We then pushed below ternary on a per-layer basis. The earliest layers turned out to be 22-to-25-times more sensitive to binarization than the later ones, so we ran quantization-aware training that binarized only the first three layers (holding the rest at ternary) for two thousand steps. The post-quantization cliff of plus 2.18 cross-entropy bent down to plus 0.021. The combined shipping recipe, binary on the first three layers, ternary on the rest, with five percent of the most sensitive weights kept in higher precision, lands at an effective 1.98 bits per weight at a quality cost of plus 0.021 cross-entropy. That strictly dominates the best post-hoc result we had (2.31 bits per weight at plus 0.06). For the high-precision INT4 default the story is gentler still: per-row INT4 gives a 326-to-41-megabyte reduction at roughly a 0.4 percent quality cost versus INT8, because at four bits the level set is rich enough that careful post-hoc rounding mostly survives.

Limitations

Every number above is at 85M and on a byte-level model; the cliff location and the recovery margins will move with scale, and the public BitNet result suggests the picture improves with width, but we have not yet reproduced the sub-two-bit recipe at our 800M shape.

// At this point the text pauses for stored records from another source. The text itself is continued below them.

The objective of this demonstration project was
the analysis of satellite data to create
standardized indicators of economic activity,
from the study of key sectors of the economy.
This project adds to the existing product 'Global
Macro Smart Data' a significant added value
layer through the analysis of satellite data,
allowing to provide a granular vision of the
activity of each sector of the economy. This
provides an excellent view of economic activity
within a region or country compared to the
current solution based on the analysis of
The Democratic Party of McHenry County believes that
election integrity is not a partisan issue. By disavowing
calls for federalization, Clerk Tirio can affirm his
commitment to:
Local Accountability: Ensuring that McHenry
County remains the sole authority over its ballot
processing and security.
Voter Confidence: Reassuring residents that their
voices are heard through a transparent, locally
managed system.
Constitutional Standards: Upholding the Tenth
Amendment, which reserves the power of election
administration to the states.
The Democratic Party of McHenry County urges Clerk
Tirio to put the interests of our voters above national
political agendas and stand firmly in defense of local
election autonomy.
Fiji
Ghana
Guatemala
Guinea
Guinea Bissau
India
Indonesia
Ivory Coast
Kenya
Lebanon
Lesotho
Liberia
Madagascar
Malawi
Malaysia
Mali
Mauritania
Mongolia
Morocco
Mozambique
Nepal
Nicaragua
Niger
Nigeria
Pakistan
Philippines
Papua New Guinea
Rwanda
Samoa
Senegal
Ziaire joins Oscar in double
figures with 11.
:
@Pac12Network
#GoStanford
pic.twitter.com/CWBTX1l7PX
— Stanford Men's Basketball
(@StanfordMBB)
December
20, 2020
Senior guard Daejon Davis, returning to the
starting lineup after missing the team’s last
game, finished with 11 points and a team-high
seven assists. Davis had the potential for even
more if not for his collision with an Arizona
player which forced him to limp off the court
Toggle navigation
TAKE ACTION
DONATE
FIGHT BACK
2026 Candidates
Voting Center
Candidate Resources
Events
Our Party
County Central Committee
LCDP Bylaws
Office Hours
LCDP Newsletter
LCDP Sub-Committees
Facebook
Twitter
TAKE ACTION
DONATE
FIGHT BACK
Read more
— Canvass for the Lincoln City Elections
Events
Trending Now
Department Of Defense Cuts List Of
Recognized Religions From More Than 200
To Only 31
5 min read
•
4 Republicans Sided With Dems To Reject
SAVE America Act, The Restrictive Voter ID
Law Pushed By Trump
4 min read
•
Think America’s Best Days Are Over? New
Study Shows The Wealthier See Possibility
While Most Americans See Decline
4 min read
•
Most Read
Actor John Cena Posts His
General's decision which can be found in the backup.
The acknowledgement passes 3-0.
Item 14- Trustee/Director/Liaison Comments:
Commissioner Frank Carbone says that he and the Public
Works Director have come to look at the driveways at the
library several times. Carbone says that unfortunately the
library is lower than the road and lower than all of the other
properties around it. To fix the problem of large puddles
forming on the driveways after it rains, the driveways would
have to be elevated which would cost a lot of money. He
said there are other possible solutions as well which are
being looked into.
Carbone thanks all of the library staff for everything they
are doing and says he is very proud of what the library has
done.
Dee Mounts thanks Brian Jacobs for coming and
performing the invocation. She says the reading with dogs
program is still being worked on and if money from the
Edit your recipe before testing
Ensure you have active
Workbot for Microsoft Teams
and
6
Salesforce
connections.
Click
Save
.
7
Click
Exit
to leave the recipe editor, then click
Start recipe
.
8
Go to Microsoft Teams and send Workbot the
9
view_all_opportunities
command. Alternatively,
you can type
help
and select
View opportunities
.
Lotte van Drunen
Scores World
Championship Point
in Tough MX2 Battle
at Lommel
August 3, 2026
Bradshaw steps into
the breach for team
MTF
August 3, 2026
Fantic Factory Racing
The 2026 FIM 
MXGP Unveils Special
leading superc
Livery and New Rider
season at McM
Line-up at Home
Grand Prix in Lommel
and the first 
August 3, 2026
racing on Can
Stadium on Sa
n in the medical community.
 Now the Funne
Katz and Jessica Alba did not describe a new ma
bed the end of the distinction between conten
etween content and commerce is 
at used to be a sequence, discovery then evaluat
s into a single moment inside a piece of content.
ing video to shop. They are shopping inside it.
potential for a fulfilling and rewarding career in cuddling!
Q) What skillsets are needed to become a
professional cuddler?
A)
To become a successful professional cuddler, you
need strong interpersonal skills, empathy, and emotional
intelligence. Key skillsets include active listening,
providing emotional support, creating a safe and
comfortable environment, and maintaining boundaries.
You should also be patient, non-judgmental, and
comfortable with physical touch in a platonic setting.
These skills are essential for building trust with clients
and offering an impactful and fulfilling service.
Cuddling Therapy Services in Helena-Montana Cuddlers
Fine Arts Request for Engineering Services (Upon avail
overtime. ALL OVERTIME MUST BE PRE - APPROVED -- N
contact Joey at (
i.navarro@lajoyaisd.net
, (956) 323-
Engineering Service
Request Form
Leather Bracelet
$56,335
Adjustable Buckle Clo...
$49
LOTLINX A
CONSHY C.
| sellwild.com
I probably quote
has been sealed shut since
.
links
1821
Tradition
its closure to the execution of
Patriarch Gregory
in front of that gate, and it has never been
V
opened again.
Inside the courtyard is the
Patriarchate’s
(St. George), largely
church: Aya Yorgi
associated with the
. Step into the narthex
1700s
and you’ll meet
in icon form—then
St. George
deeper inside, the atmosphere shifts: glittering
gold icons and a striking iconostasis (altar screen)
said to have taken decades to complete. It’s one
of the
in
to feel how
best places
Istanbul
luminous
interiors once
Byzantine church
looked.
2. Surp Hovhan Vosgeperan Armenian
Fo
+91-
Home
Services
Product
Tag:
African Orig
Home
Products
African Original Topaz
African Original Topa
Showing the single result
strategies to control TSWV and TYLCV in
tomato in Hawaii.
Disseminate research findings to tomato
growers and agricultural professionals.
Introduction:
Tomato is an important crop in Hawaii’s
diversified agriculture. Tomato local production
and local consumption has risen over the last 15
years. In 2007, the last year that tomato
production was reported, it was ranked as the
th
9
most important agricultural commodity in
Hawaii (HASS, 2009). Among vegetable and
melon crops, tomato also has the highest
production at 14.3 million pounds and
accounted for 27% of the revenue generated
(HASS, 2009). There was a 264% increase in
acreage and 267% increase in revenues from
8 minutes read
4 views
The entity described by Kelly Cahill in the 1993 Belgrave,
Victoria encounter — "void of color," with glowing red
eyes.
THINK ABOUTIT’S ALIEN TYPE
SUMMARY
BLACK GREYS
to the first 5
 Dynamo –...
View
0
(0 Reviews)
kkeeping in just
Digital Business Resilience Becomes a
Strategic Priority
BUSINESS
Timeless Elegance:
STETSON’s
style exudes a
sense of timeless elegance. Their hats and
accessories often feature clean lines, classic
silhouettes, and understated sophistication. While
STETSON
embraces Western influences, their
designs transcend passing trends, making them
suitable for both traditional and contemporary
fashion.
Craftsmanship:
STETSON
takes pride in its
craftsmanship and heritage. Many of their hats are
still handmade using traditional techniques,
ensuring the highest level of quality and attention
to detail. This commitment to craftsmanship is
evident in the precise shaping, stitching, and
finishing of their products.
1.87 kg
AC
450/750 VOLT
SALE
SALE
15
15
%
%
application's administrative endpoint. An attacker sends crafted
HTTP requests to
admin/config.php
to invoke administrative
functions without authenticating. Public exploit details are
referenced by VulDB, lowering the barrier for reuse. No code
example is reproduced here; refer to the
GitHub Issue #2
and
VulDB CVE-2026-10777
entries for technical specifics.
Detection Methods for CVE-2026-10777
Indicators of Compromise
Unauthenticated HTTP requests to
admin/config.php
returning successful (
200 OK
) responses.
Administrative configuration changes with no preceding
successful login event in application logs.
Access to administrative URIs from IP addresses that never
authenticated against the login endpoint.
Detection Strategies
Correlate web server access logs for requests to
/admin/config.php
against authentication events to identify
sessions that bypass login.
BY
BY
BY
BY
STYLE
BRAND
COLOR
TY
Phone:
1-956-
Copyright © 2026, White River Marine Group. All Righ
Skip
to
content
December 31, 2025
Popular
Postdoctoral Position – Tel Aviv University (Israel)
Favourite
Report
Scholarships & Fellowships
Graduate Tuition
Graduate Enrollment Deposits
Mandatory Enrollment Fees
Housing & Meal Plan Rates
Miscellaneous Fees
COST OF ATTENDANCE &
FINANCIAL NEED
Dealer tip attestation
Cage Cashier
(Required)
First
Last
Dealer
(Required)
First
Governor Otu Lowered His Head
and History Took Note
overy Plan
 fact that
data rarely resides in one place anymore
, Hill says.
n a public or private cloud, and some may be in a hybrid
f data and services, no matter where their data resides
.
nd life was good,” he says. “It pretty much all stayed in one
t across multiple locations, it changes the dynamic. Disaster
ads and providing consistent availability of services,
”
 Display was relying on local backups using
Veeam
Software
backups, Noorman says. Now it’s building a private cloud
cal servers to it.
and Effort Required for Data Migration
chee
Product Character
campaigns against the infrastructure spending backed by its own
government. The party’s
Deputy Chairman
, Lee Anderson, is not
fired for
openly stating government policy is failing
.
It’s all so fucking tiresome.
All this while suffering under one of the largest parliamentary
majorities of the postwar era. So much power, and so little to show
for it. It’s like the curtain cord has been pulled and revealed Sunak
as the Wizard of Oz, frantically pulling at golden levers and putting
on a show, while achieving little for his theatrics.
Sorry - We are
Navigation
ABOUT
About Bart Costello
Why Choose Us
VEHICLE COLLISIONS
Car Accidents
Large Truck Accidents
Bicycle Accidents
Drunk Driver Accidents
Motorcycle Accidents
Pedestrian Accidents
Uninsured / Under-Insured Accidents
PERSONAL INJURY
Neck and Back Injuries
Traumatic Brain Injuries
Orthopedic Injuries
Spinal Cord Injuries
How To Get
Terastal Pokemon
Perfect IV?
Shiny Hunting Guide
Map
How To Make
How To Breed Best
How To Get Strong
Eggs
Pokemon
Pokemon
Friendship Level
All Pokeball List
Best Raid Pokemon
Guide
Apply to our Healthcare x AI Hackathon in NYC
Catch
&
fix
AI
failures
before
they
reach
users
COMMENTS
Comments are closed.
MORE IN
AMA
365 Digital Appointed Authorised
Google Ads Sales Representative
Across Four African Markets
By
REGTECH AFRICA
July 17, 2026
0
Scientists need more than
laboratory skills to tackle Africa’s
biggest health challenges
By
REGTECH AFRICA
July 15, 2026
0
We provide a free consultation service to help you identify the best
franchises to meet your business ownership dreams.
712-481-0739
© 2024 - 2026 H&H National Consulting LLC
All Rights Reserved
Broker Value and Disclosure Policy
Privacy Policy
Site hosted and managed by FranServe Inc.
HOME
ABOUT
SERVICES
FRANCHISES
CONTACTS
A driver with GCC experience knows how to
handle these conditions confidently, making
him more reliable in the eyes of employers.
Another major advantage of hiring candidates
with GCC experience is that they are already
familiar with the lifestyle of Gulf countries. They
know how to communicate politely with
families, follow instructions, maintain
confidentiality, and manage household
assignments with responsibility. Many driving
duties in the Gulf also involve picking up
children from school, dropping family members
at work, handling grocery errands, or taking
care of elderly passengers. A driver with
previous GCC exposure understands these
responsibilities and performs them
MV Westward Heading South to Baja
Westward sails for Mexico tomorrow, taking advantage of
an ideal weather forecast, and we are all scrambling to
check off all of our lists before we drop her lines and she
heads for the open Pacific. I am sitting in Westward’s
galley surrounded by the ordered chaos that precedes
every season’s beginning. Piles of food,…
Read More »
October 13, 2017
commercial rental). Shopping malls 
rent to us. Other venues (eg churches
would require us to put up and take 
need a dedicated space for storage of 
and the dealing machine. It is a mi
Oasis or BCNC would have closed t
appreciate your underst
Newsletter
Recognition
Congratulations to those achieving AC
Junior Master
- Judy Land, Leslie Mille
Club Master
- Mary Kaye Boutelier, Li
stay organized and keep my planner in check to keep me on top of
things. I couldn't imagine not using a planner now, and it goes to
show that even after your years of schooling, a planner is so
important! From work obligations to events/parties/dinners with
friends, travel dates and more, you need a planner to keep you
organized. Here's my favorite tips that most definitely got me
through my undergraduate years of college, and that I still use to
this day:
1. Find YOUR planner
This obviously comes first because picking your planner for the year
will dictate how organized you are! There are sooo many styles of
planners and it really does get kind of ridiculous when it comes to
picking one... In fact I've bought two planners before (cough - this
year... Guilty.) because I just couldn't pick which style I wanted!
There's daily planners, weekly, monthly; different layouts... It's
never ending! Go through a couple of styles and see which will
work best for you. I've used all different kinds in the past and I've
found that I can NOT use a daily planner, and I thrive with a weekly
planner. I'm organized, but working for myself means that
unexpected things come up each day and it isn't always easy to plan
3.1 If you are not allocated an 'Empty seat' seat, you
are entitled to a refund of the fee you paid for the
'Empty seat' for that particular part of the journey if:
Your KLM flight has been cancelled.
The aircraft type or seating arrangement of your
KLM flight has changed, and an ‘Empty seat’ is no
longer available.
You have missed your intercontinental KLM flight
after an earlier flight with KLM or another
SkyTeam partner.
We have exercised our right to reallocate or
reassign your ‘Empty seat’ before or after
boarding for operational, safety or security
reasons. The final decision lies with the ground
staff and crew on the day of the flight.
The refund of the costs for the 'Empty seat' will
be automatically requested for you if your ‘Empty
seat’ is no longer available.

The five-percent high-precision outlier set is a hyperparameter we tuned at h=768 and should re-tune at larger hidden size. The INT4 engine kernel for bit-exact execution still depends on a Hadamard-rotation step that is wired in our experiments but not yet in the production engine. The durable conclusion is the one BitNet states and our cliff confirms from the other direction: at the aggressive end of low-bit modeling, the precision constraint must be present during training. Bolted-on quantization below four bits does not work; trained-in quantization does. The full set of these experiments lives in the open Veritate project.

References

Ma et al., The Era of 1-bit LLMs: All Large Language Models are in 1.58 Bits (BitNet b1.58), 2024.

Ashkboos et al., QuaRot: Outlier-Free 4-Bit Inference in Rotated LLMs, 2024.

Frantar et al., GPTQ: Accurate Post-Training Quantization for Generative Pre-trained Transformers, 2023.